Goal of the exercise -
What is needed is every line, exactly as given, from the line containing "Templates referred to" through the end of the data below.

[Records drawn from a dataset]

+---+

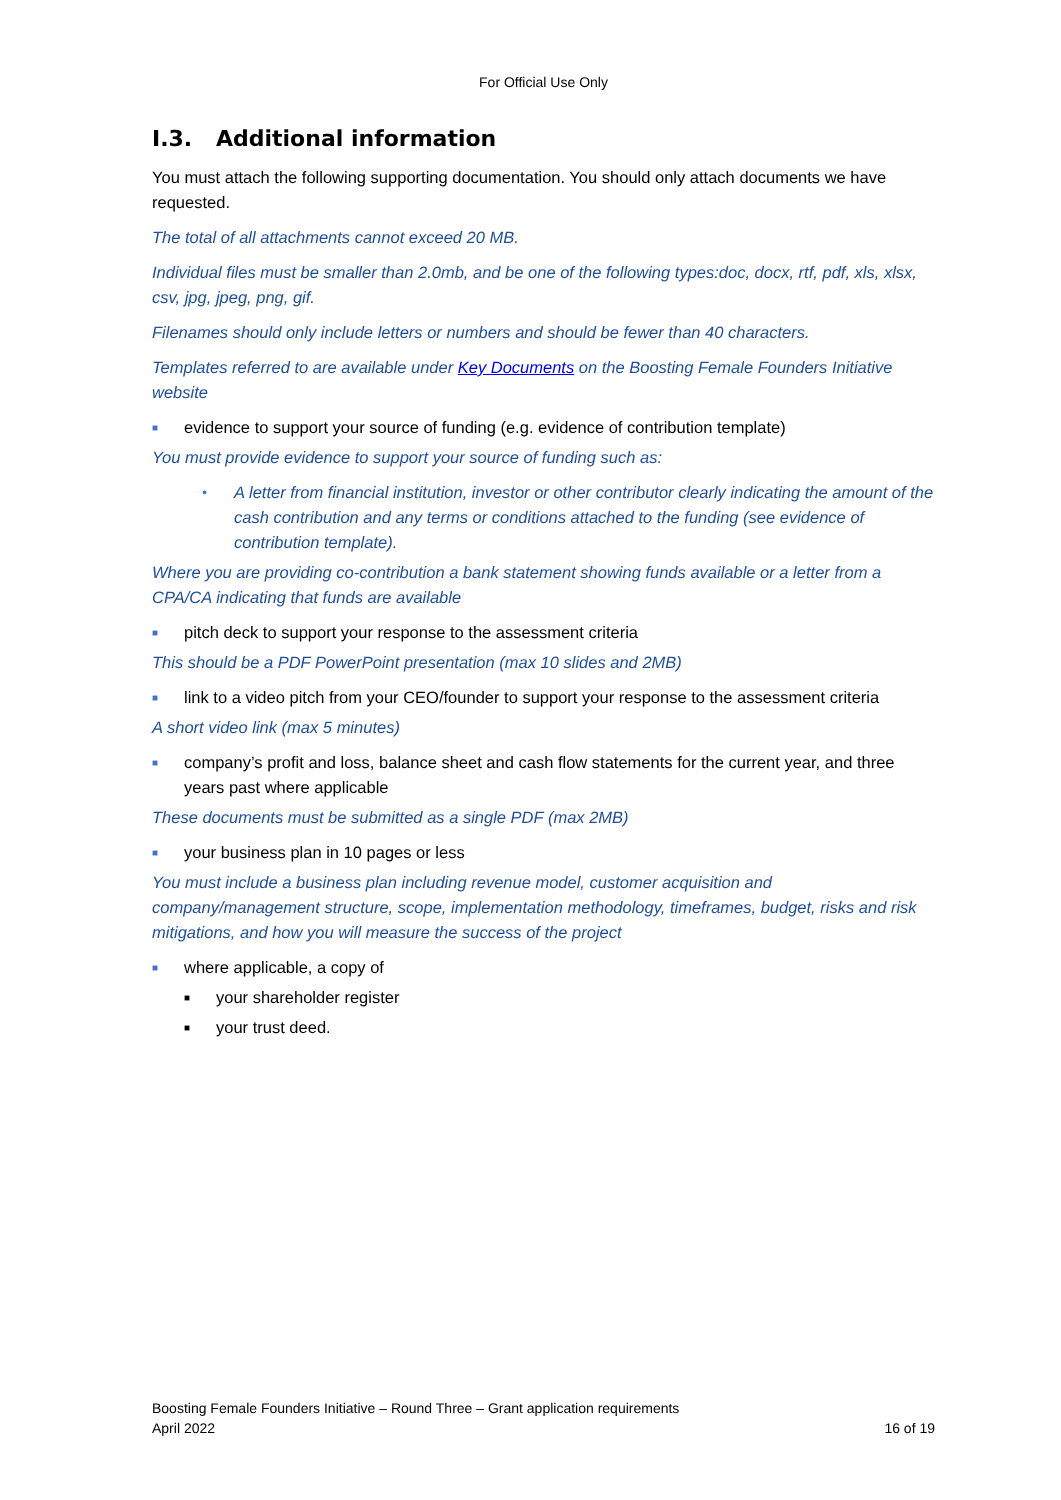For Official Use Only
I.3. Additional information
You must attach the following supporting documentation. You should only attach documents we have requested.
The total of all attachments cannot exceed 20 MB.
Individual files must be smaller than 2.0mb, and be one of the following types:doc, docx, rtf, pdf, xls, xlsx, csv, jpg, jpeg, png, gif.
Filenames should only include letters or numbers and should be fewer than 40 characters.
Templates referred to are available under Key Documents on the Boosting Female Founders Initiative website
■ evidence to support your source of funding (e.g. evidence of contribution template)
You must provide evidence to support your source of funding such as:
• A letter from financial institution, investor or other contributor clearly indicating the amount of the cash contribution and any terms or conditions attached to the funding (see evidence of contribution template).
Where you are providing co-contribution a bank statement showing funds available or a letter from a CPA/CA indicating that funds are available
■ pitch deck to support your response to the assessment criteria
This should be a PDF PowerPoint presentation (max 10 slides and 2MB)
■ link to a video pitch from your CEO/founder to support your response to the assessment criteria
A short video link (max 5 minutes)
■ company’s profit and loss, balance sheet and cash flow statements for the current year, and three years past where applicable
These documents must be submitted as a single PDF (max 2MB)
■ your business plan in 10 pages or less
You must include a business plan including revenue model, customer acquisition and company/management structure, scope, implementation methodology, timeframes, budget, risks and risk mitigations, and how you will measure the success of the project
■ where applicable, a copy of
■ your shareholder register
■ your trust deed.
Boosting Female Founders Initiative – Round Three – Grant application requirements
April 2022
16 of 19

+---+

Result below -
Templates referred to are available under Key Documents on the Boosting Female Founders Initiative website
■ evidence to support your source of funding (e.g. evidence of contribution template)
You must provide evidence to support your source of funding such as:
• A letter from financial institution, investor or other contributor clearly indicating the amount of the cash contribution and any terms or conditions attached to the funding (see evidence of contribution template).
Where you are providing co-contribution a bank statement showing funds available or a letter from a CPA/CA indicating that funds are available
■ pitch deck to support your response to the assessment criteria
This should be a PDF PowerPoint presentation (max 10 slides and 2MB)
■ link to a video pitch from your CEO/founder to support your response to the assessment criteria
A short video link (max 5 minutes)
■ company’s profit and loss, balance sheet and cash flow statements for the current year, and three years past where applicable
These documents must be submitted as a single PDF (max 2MB)
■ your business plan in 10 pages or less
You must include a business plan including revenue model, customer acquisition and company/management structure, scope, implementation methodology, timeframes, budget, risks and risk mitigations, and how you will measure the success of the project
■ where applicable, a copy of
■ your shareholder register
■ your trust deed.
Boosting Female Founders Initiative – Round Three – Grant application requirements
April 2022
16 of 19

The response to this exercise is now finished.